**What you should do:**
In each of the entries below, swap "sheet music" for "score" and write the entries out again with nothing else changed. Leave the pictures out.

[Extracted data entries]
>> Start

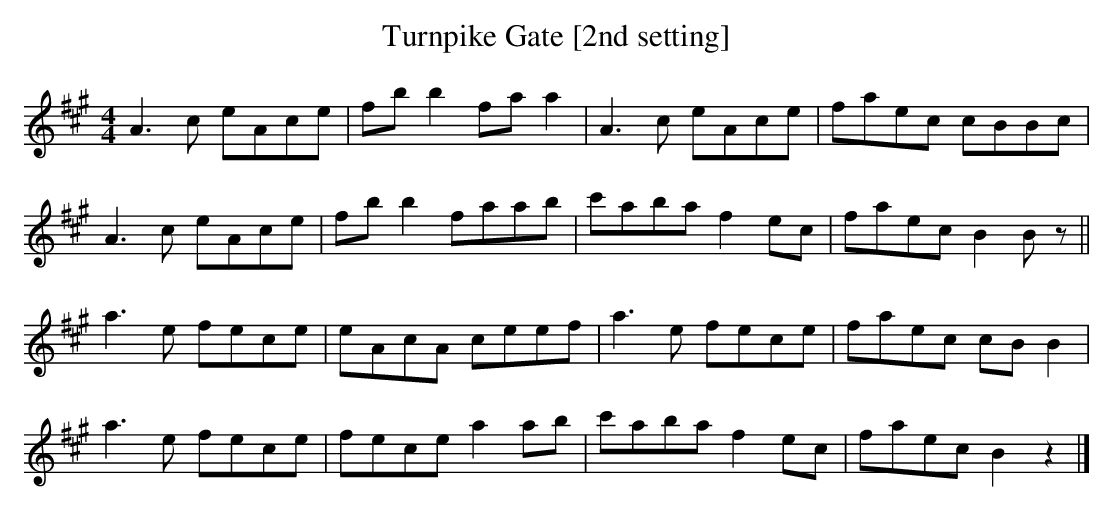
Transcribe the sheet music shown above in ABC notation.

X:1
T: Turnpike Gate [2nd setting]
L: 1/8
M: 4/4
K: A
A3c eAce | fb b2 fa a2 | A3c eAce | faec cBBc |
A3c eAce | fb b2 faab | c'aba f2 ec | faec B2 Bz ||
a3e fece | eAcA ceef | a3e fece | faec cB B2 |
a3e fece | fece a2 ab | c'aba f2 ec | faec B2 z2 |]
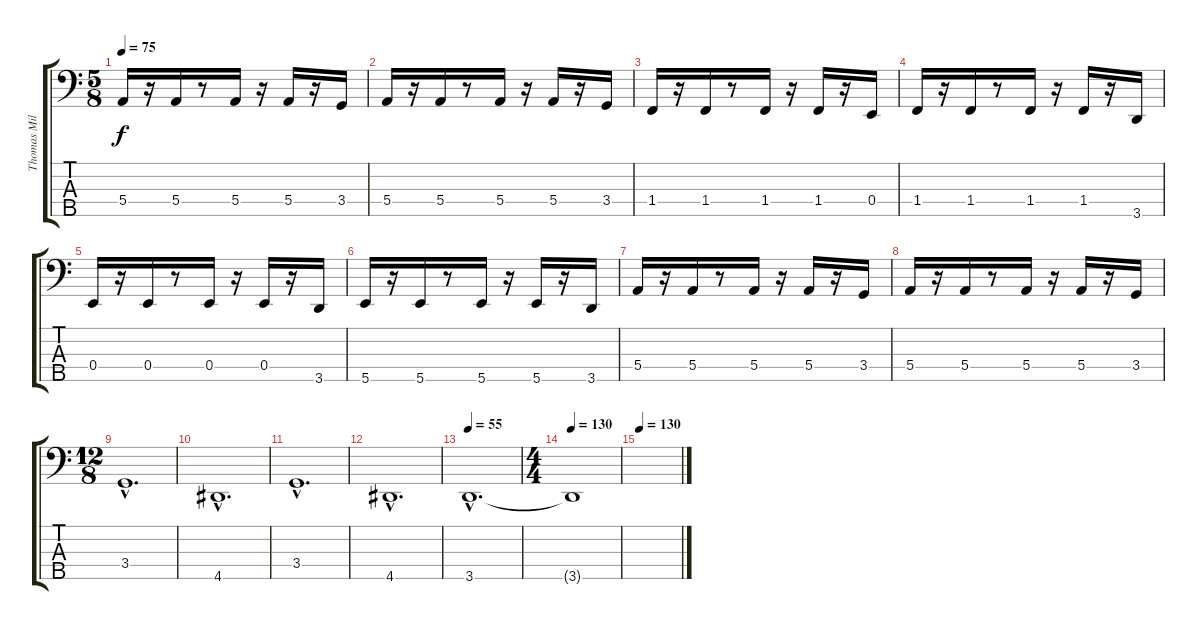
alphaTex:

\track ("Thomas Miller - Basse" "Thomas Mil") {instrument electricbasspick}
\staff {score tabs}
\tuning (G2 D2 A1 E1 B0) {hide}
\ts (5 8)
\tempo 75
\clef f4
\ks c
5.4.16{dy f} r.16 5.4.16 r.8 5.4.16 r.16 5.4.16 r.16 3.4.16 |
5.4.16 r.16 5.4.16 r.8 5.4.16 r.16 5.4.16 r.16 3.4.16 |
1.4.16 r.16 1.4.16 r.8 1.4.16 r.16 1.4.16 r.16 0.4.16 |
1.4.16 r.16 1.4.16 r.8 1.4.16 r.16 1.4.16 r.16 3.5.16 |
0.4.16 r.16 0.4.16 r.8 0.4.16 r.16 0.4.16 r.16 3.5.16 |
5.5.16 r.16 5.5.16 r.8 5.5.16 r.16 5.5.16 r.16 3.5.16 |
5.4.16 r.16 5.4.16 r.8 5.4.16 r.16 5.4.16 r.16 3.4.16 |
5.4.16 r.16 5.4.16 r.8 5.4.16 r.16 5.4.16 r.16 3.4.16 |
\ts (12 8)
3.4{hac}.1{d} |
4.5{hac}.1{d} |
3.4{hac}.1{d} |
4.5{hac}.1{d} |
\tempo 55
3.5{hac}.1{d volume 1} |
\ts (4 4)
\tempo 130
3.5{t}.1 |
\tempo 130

>> End

**Result:**
Transcribe the score shown above in ABC notation.

X:1
T: Turnpike Gate [2nd setting]
L: 1/8
M: 4/4
K: A
A3c eAce | fb b2 fa a2 | A3c eAce | faec cBBc |
A3c eAce | fb b2 faab | c'aba f2 ec | faec B2 Bz ||
a3e fece | eAcA ceef | a3e fece | faec cB B2 |
a3e fece | fece a2 ab | c'aba f2 ec | faec B2 z2 |]
alphaTex:

\track ("Thomas Miller - Basse" "Thomas Mil") {instrument electricbasspick}
\staff {score tabs}
\tuning (G2 D2 A1 E1 B0) {hide}
\ts (5 8)
\tempo 75
\clef f4
\ks c
5.4.16{dy f} r.16 5.4.16 r.8 5.4.16 r.16 5.4.16 r.16 3.4.16 |
5.4.16 r.16 5.4.16 r.8 5.4.16 r.16 5.4.16 r.16 3.4.16 |
1.4.16 r.16 1.4.16 r.8 1.4.16 r.16 1.4.16 r.16 0.4.16 |
1.4.16 r.16 1.4.16 r.8 1.4.16 r.16 1.4.16 r.16 3.5.16 |
0.4.16 r.16 0.4.16 r.8 0.4.16 r.16 0.4.16 r.16 3.5.16 |
5.5.16 r.16 5.5.16 r.8 5.5.16 r.16 5.5.16 r.16 3.5.16 |
5.4.16 r.16 5.4.16 r.8 5.4.16 r.16 5.4.16 r.16 3.4.16 |
5.4.16 r.16 5.4.16 r.8 5.4.16 r.16 5.4.16 r.16 3.4.16 |
\ts (12 8)
3.4{hac}.1{d} |
4.5{hac}.1{d} |
3.4{hac}.1{d} |
4.5{hac}.1{d} |
\tempo 55
3.5{hac}.1{d volume 1} |
\ts (4 4)
\tempo 130
3.5{t}.1 |
\tempo 130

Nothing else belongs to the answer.